Nur ist dieser Teil kleiner als erwartet.
Die letzten Tage brachten einen großen Abstand zwischen uns und neue Zweifel haben sich in mir festgesetzt.
Ich schwanke jetzt mehr denn je. Ich fühle diese Abhängigkeit nicht mehr, Jenny. Je länger ich hier im Büro sitze, mit dem Whiskey in meiner Hand, desto stärker wird mir bewusst, dass zwischen uns nur noch eine kleine Verbindung besteht und ich weiß einfach nicht, ob sie noch ausreicht.
Ich zweifle, Jenny.
Ich würde ja behaupten, dass es an mir liegt, daran, wie sehr mich die letzten Monate verändert haben. Aber das wäre gelogen.

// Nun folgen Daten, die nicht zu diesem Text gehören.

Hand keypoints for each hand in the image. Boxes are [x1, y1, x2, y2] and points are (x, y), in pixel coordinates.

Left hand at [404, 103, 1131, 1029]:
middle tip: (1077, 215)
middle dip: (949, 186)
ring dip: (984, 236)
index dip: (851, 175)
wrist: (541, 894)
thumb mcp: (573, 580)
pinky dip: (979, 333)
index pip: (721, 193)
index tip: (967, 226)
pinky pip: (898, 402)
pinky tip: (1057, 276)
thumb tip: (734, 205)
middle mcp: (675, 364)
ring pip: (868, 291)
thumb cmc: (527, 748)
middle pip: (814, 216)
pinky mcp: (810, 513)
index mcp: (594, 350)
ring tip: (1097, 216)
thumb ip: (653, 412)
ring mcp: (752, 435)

Du bist schuld, so wie immer. Du trägst für unseren Bruch die alleinige Verantwortung. Genau der Teil, der sich so nach dir sehnt, verachtet deine Schwäche.
Ich verachte dich für all die Tage, an denen du dich entschieden hast, dich aufzugeben. Für jede Stunde, in der du dich hängen lässt.

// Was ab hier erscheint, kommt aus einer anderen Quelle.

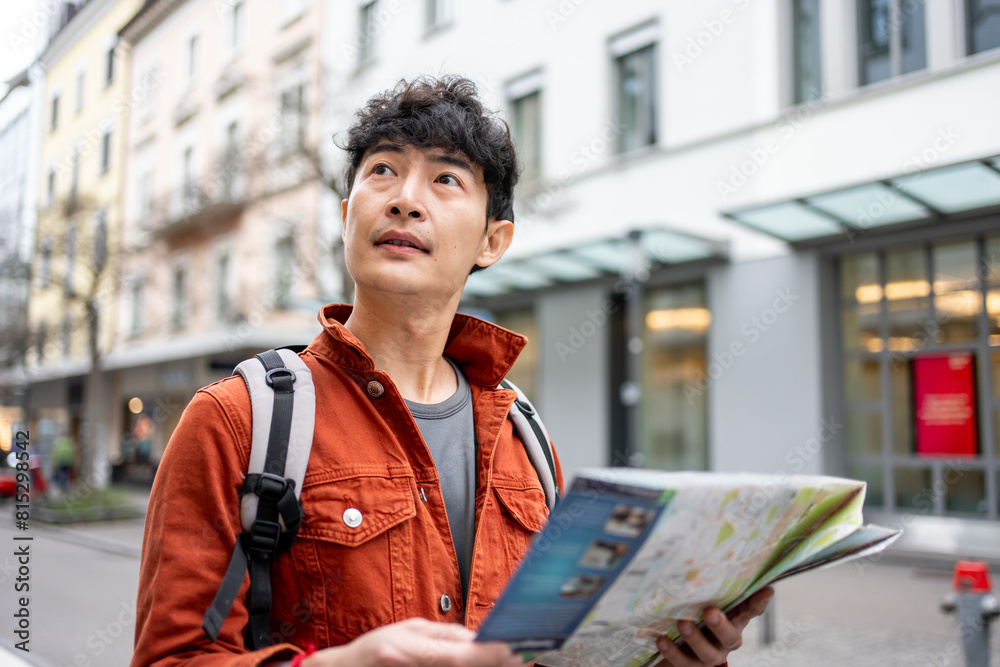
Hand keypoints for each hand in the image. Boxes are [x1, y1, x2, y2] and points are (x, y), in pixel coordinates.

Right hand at [302, 617, 522, 666]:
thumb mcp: (407, 631)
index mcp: (407, 650)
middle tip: (517, 659)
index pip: (458, 657)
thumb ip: (443, 635)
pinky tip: (481, 666)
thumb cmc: (373, 651)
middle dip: (492, 665)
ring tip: (504, 662)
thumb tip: (478, 636)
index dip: (489, 655)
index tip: (513, 650)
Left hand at [653, 587, 773, 666]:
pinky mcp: (692, 666)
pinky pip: (683, 662)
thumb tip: (702, 553)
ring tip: (682, 623)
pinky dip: (672, 651)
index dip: (759, 602)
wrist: (679, 648)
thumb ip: (707, 586)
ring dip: (695, 639)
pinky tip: (661, 639)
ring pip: (708, 654)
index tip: (767, 589)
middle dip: (720, 625)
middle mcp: (726, 640)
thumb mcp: (704, 600)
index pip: (751, 611)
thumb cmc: (696, 615)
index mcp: (734, 621)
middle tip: (709, 612)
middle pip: (730, 637)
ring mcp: (710, 655)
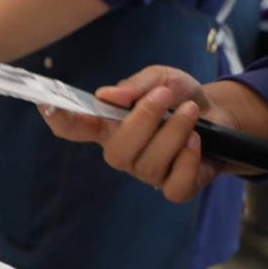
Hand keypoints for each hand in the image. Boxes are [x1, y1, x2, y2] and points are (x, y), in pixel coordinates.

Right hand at [41, 65, 240, 202]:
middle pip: (117, 152)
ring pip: (150, 164)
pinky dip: (188, 161)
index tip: (46, 105)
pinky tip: (196, 143)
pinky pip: (174, 184)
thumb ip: (136, 86)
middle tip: (164, 96)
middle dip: (144, 121)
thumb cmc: (180, 98)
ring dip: (174, 133)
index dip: (61, 119)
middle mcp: (124, 154)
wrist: (221, 114)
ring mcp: (147, 173)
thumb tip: (107, 97)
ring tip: (191, 112)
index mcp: (110, 127)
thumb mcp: (162, 79)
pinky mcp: (174, 189)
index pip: (76, 128)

Aber am meisten dafür, dass du mich so ausgeschlossen hast, und ich somit nicht mehr derjenige bin, der Halt geben kann.
Und ohne mich bist du noch weniger.
Denn kein anderer kann dir das geben, was du brauchst.
Das Schlimmste daran ist eigentlich, dass dein Ende naht. Du merkst es nicht. Aber mit jedem weiteren schwerelosen Tag kommst du dem einen Schritt näher. Du weißt nicht, was das bedeutet. Bist viel zu egoistisch, um zu merken, dass es mein Untergang wäre. Denn der winzige Teil in mir, dem du so viele Empfindungen abgewinnen kannst, wird dafür sorgen, dass mir die Luft ausgehen wird.

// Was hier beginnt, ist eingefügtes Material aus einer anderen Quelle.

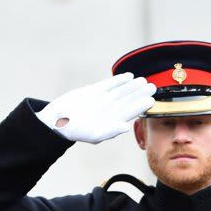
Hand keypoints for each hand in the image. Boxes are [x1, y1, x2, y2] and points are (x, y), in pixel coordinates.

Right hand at [35, 74, 155, 143]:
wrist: (58, 119)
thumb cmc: (76, 131)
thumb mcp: (95, 134)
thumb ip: (111, 131)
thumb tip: (126, 127)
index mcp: (114, 120)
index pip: (132, 111)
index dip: (141, 105)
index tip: (151, 100)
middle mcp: (111, 109)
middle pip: (129, 99)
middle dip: (140, 93)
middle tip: (152, 87)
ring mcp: (103, 99)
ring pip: (121, 91)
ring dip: (132, 85)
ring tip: (143, 80)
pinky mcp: (94, 91)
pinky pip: (109, 84)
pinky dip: (118, 80)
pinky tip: (128, 76)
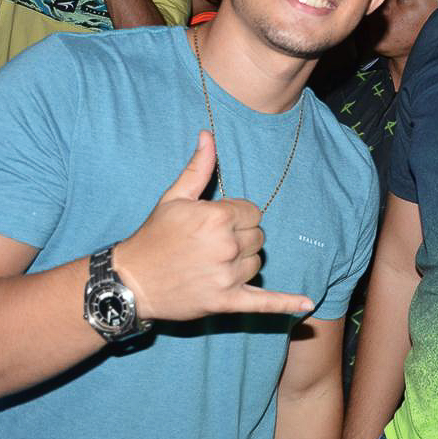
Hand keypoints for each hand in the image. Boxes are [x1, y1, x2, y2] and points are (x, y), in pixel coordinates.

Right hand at [112, 131, 314, 320]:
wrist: (131, 281)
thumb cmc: (154, 236)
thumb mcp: (174, 197)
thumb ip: (199, 167)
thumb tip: (208, 135)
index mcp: (218, 217)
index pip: (253, 213)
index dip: (237, 216)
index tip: (215, 223)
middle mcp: (227, 246)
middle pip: (258, 237)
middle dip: (240, 238)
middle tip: (209, 244)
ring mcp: (227, 276)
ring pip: (257, 263)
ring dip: (242, 262)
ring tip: (211, 264)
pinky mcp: (226, 302)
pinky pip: (263, 302)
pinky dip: (285, 303)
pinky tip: (306, 302)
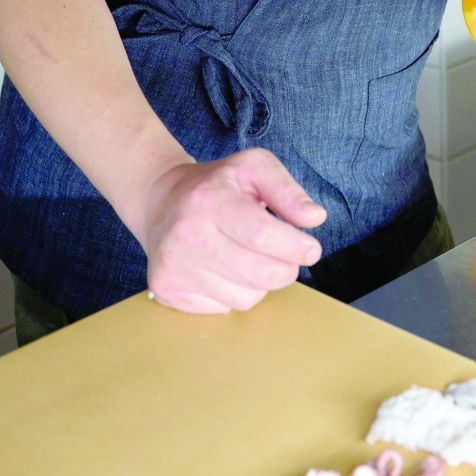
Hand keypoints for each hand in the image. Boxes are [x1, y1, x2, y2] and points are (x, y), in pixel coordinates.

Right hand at [136, 148, 326, 313]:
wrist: (161, 201)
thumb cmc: (216, 184)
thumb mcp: (254, 167)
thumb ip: (287, 190)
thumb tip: (314, 218)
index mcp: (210, 200)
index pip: (262, 235)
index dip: (295, 247)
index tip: (311, 249)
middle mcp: (187, 235)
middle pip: (258, 273)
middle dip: (286, 269)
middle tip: (288, 258)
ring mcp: (173, 266)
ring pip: (244, 297)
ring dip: (261, 283)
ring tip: (251, 258)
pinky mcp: (166, 290)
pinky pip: (223, 308)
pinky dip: (235, 293)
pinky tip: (226, 269)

Das wäre doch ein Grund mehr, dich für immer zu verlassen, nicht wahr?
Mich selbst zu schützen, oder?
Mit einem Bein bin ich deinen Fängen bereits entkommen. Vollkommen noch nicht, weil es ein kleines Problem gibt.
Denn bevor die Zweifel ihren Platz mit der Unnachgiebigkeit tauschten, hatte ich ein Ziel vor Augen.
Einen Plan.
Nun bin ich verpflichtet, zurückzukommen.
Auch wenn es nur für einen Augenblick ist. Aber meine Pläne muss ich noch bis zum Ende durchziehen. Entweder werde ich wieder deinem Zauber erliegen oder ich werde dich für immer verlassen. Mich aus Schuldgefühlen weiterhin entmannen zu lassen, mache ich nicht mehr mit.
Doch bevor ich mich für die Rückkehr entschließe, brauche ich noch Abstand, Jenny. Ich muss meine Kräfte mobilisieren, weil ich mich nicht von dir kastrieren lasse.